Your copy should hold the lines below from the first through the one that contains "serosa on most", each retyped exactly, and no pictures.

Supplied material ▸
────
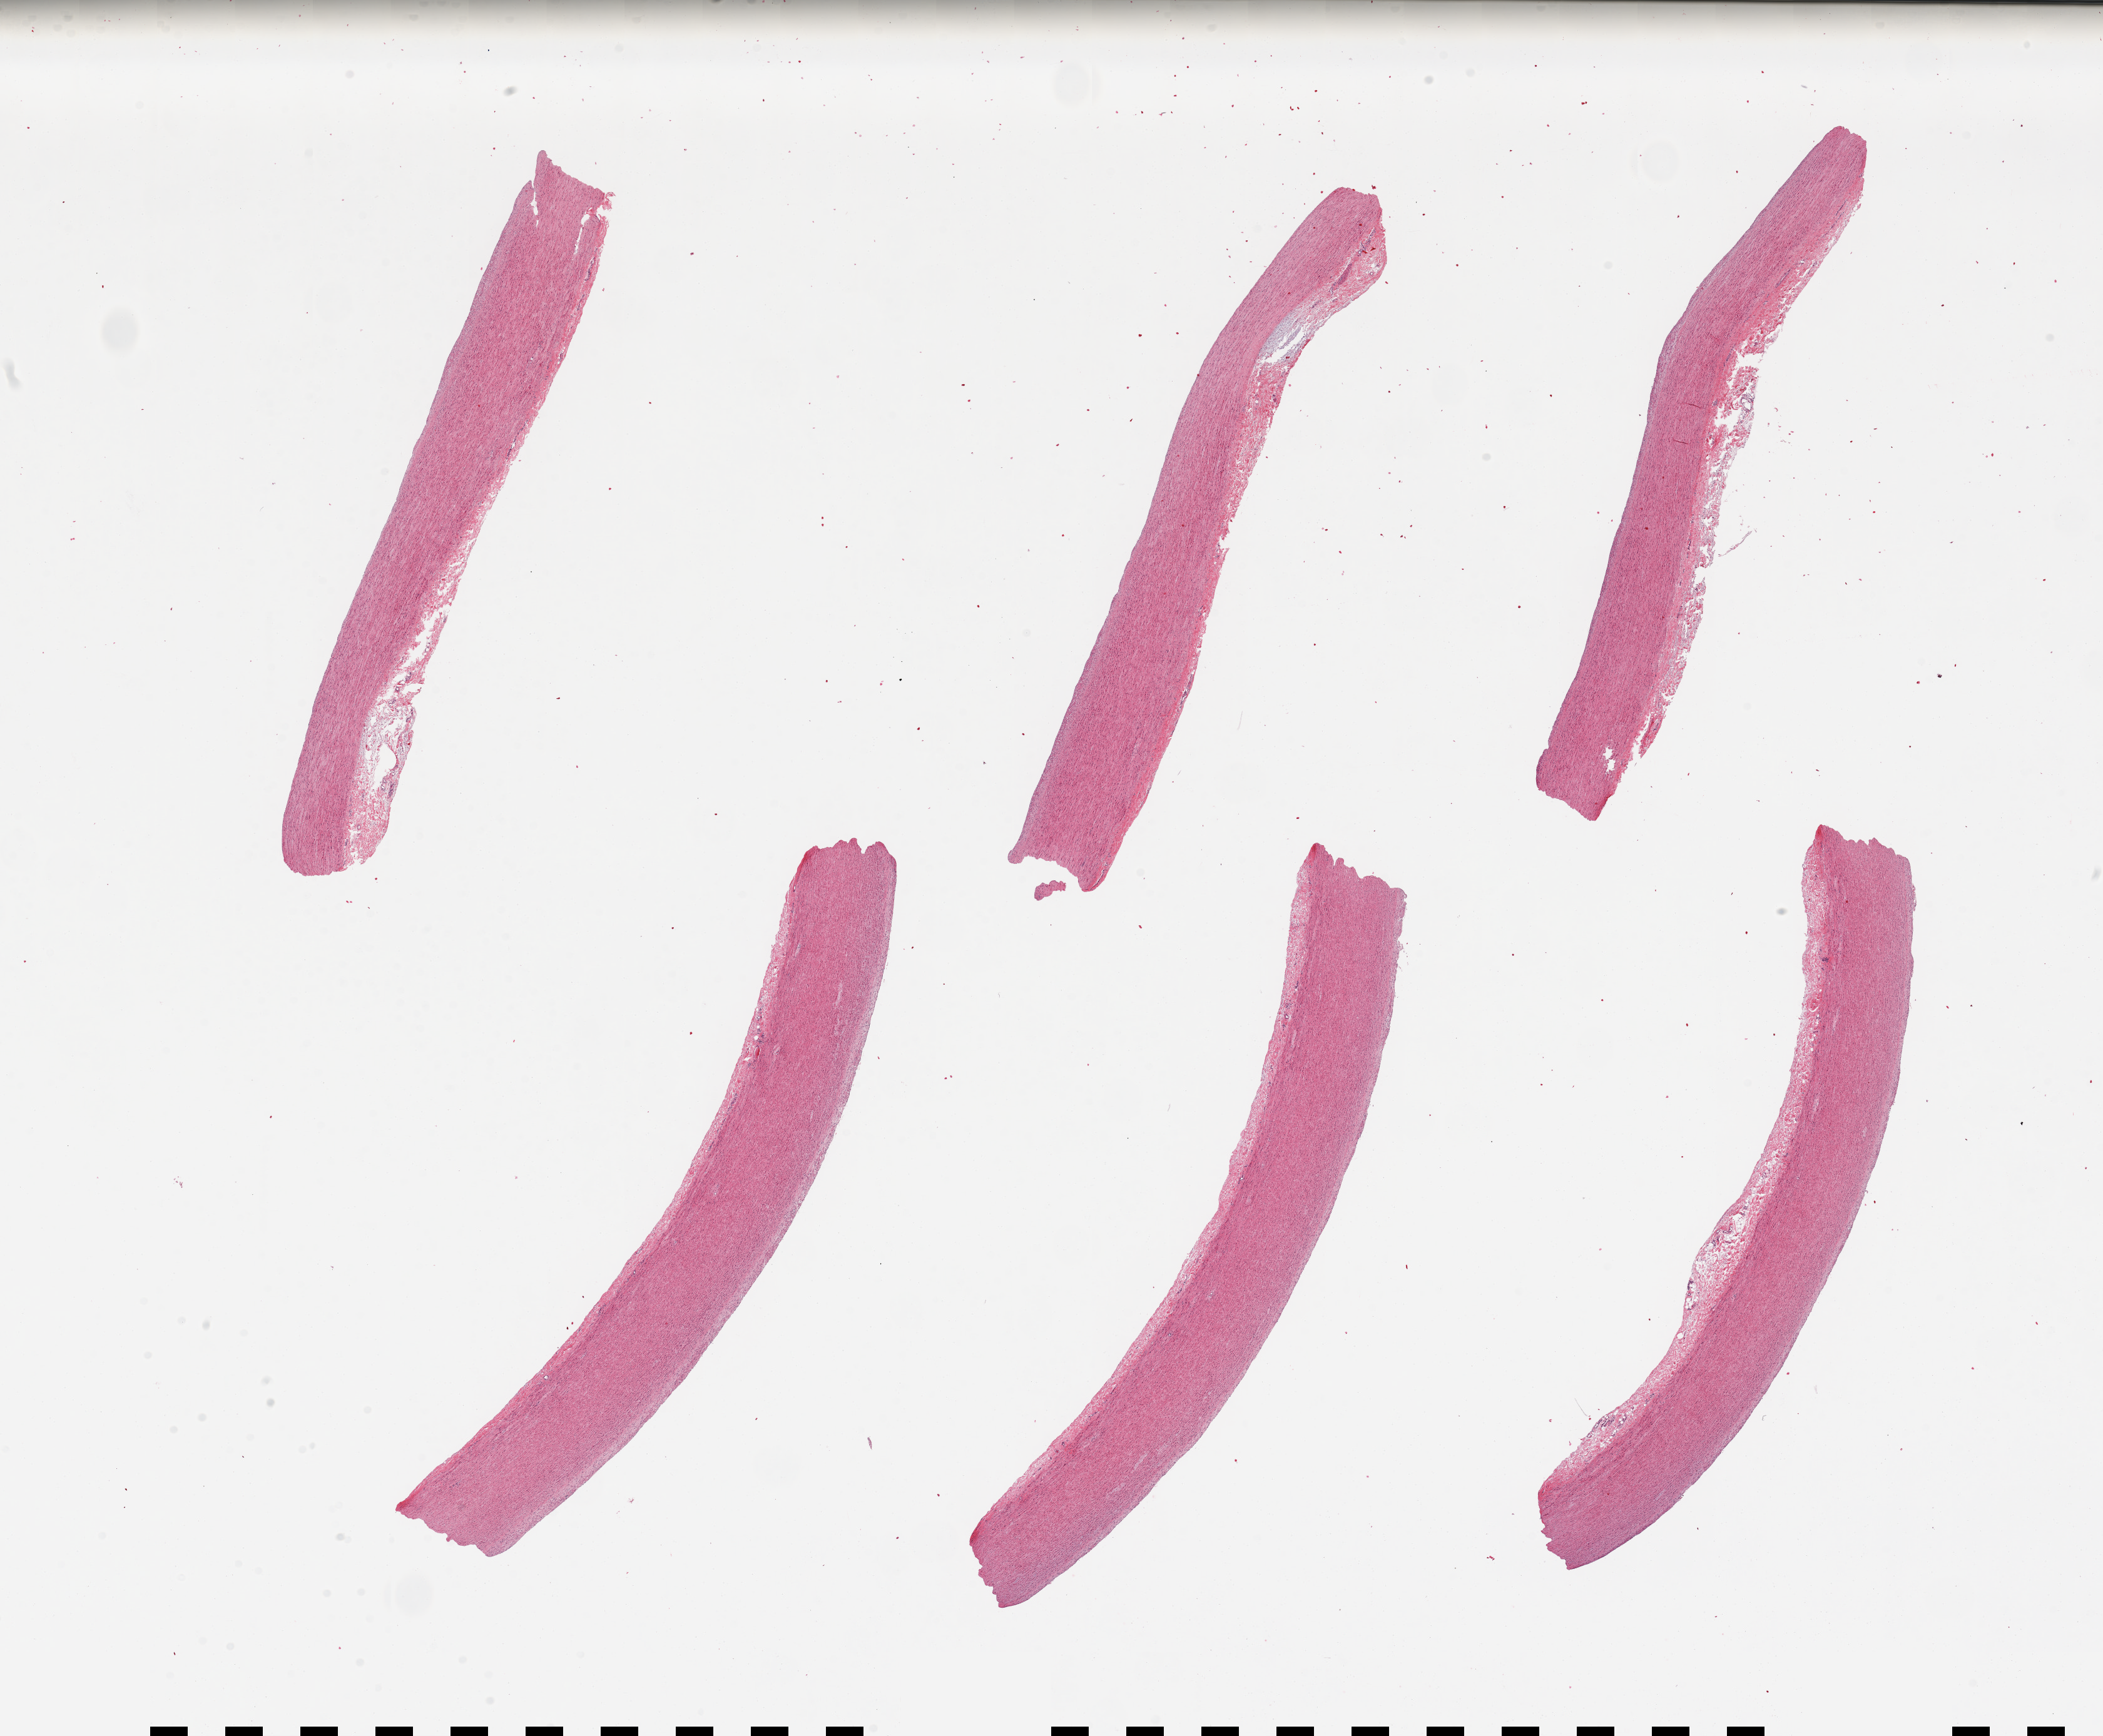
Haematoxylin and eosin whole-slide image, brightfield — low-resolution overview of the scanned area, about 26.6 x 21.9 mm, PAXgene-fixed, paraffin-embedded tissue, sampled site (target tissue): aorta, donor tissue sample. Donor sex: male.
* review note (as recorded): 6 pieces, up to ~0.5mm adherent serosa on most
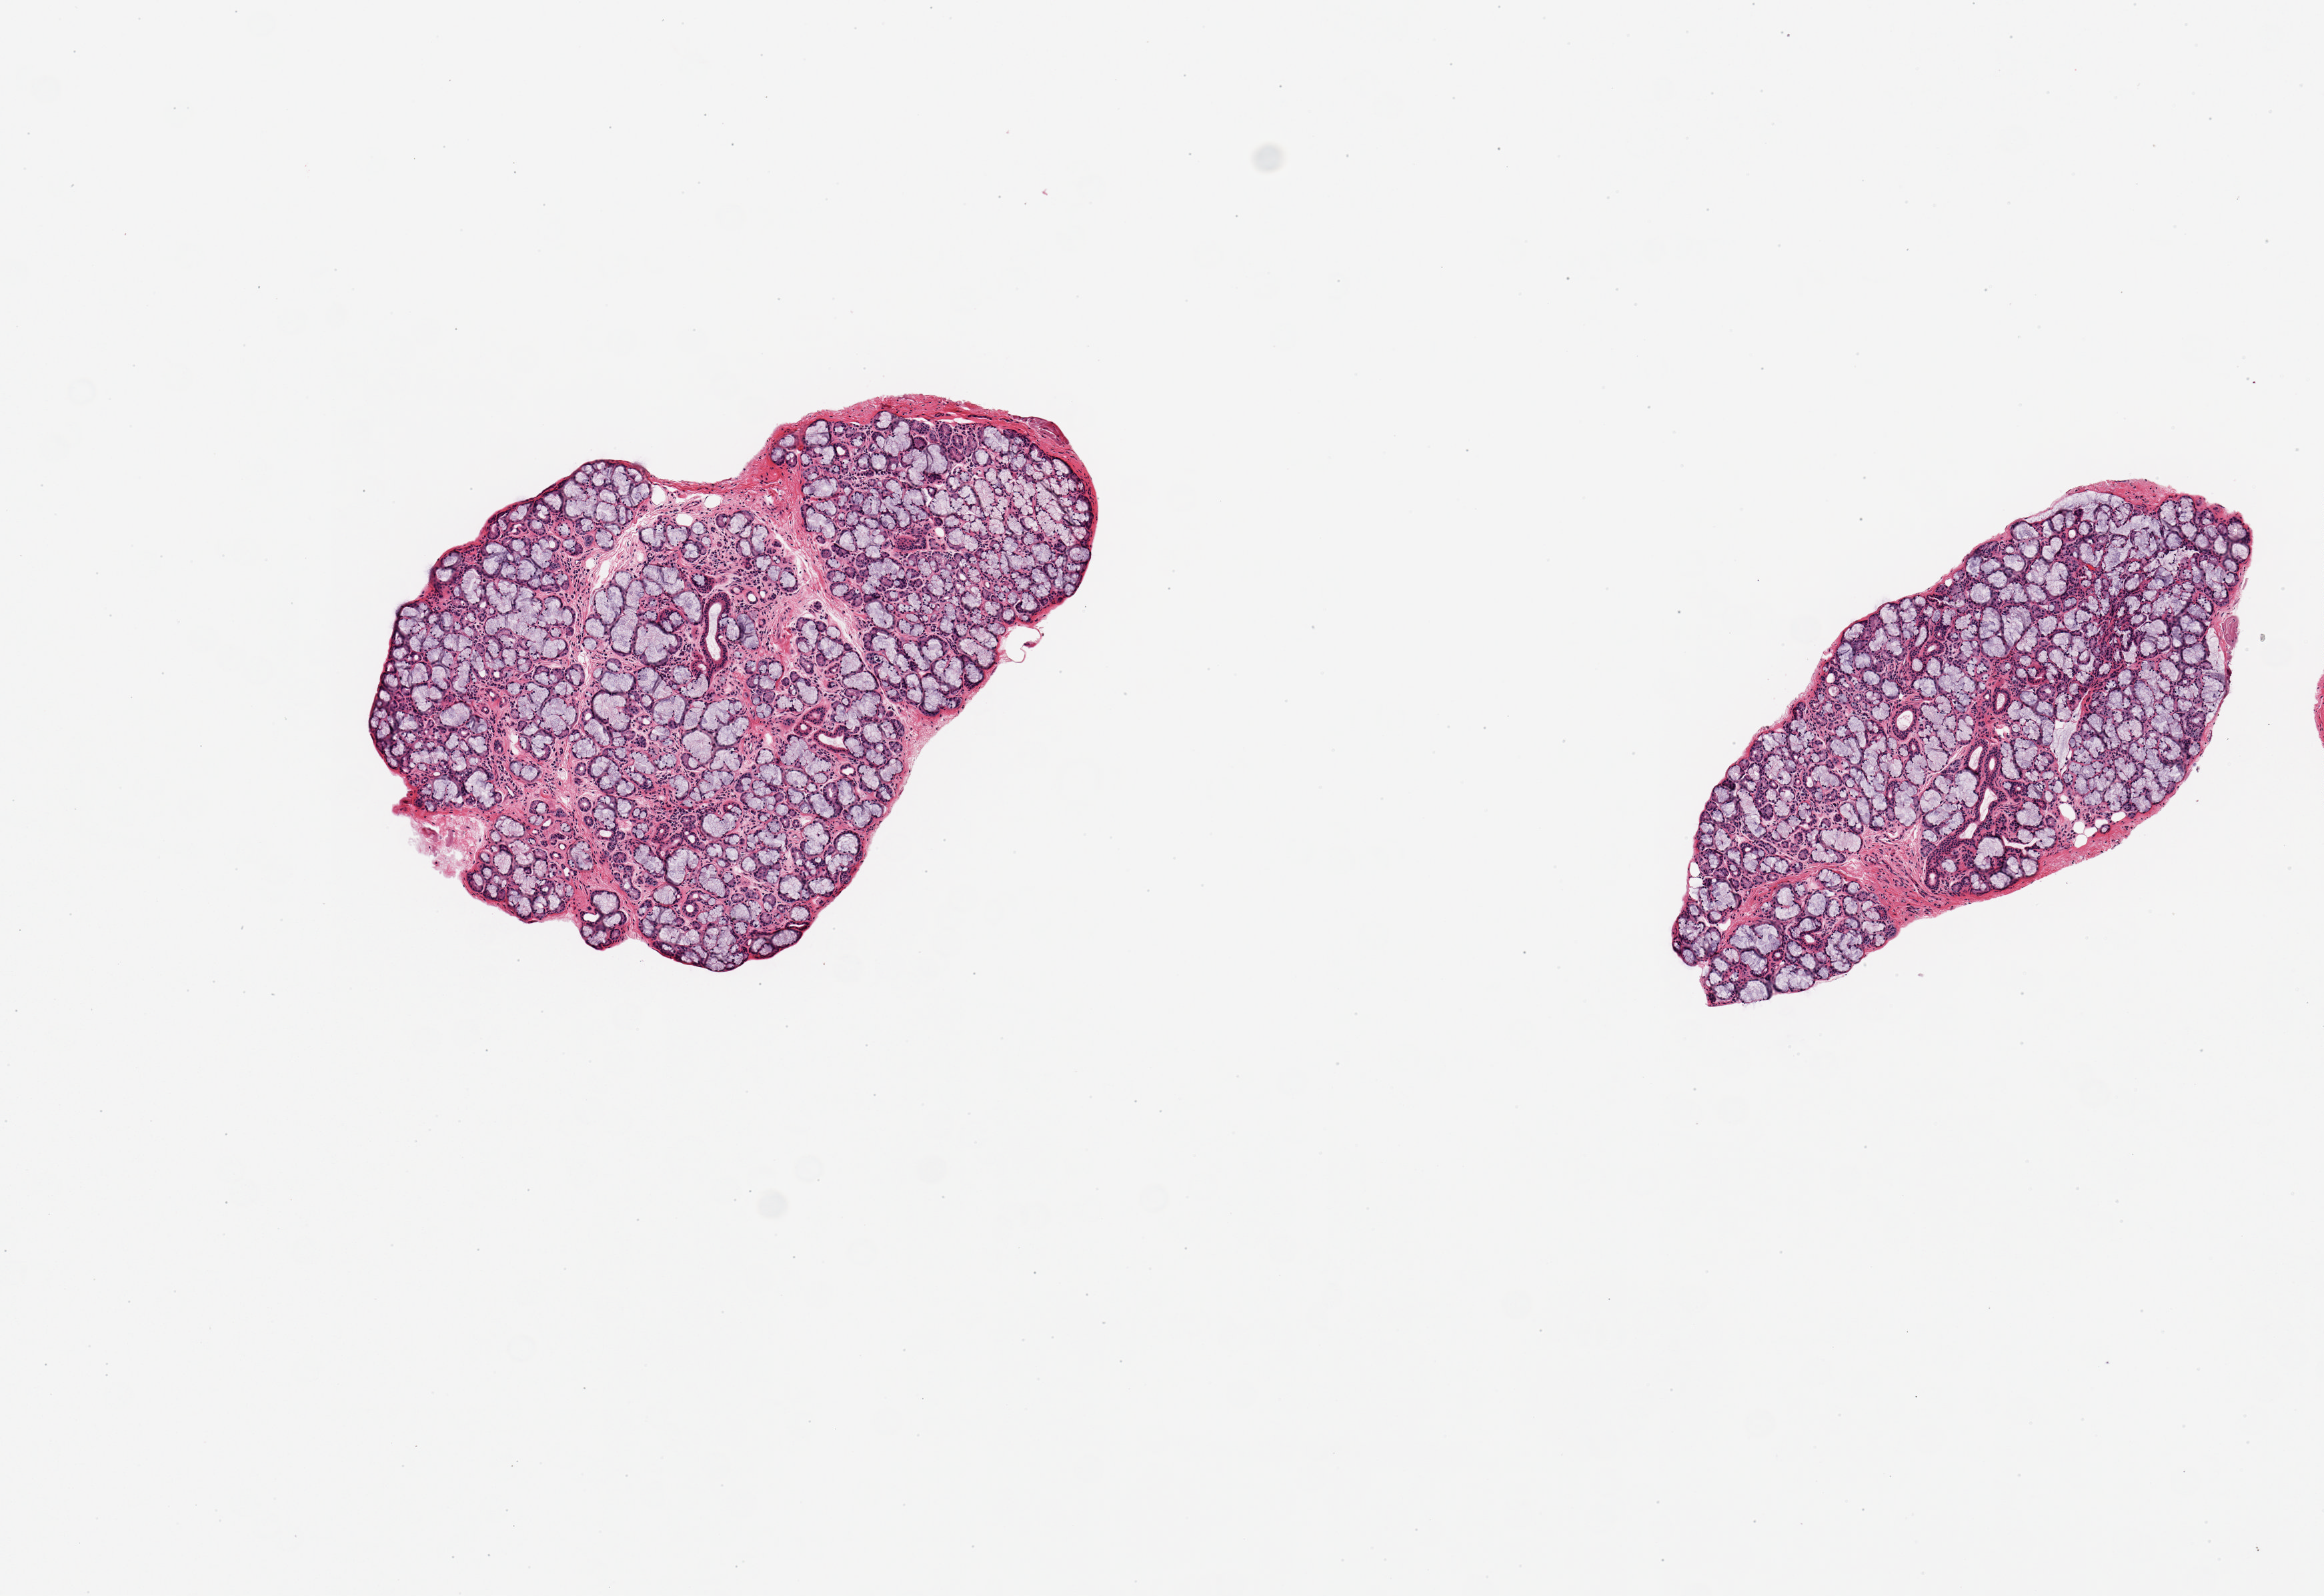
Whole-slide image, haematoxylin and eosin stain, brightfield, shown as a low-resolution overview of the whole scanned area (about 6.9 x 4.7 mm, slide scanned at 20x); PAXgene-fixed paraffin-embedded (PFPE) section; sampled site (target tissue): minor salivary gland; tissue donor sample. Donor sex: female.
Review note (as recorded): 2 pieces, 100% glandular elements, valuable specimen.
────
Exercise response ▸
Haematoxylin and eosin whole-slide image, brightfield — low-resolution overview of the scanned area, about 26.6 x 21.9 mm, PAXgene-fixed, paraffin-embedded tissue, sampled site (target tissue): aorta, donor tissue sample. Donor sex: male.
* review note (as recorded): 6 pieces, up to ~0.5mm adherent serosa on most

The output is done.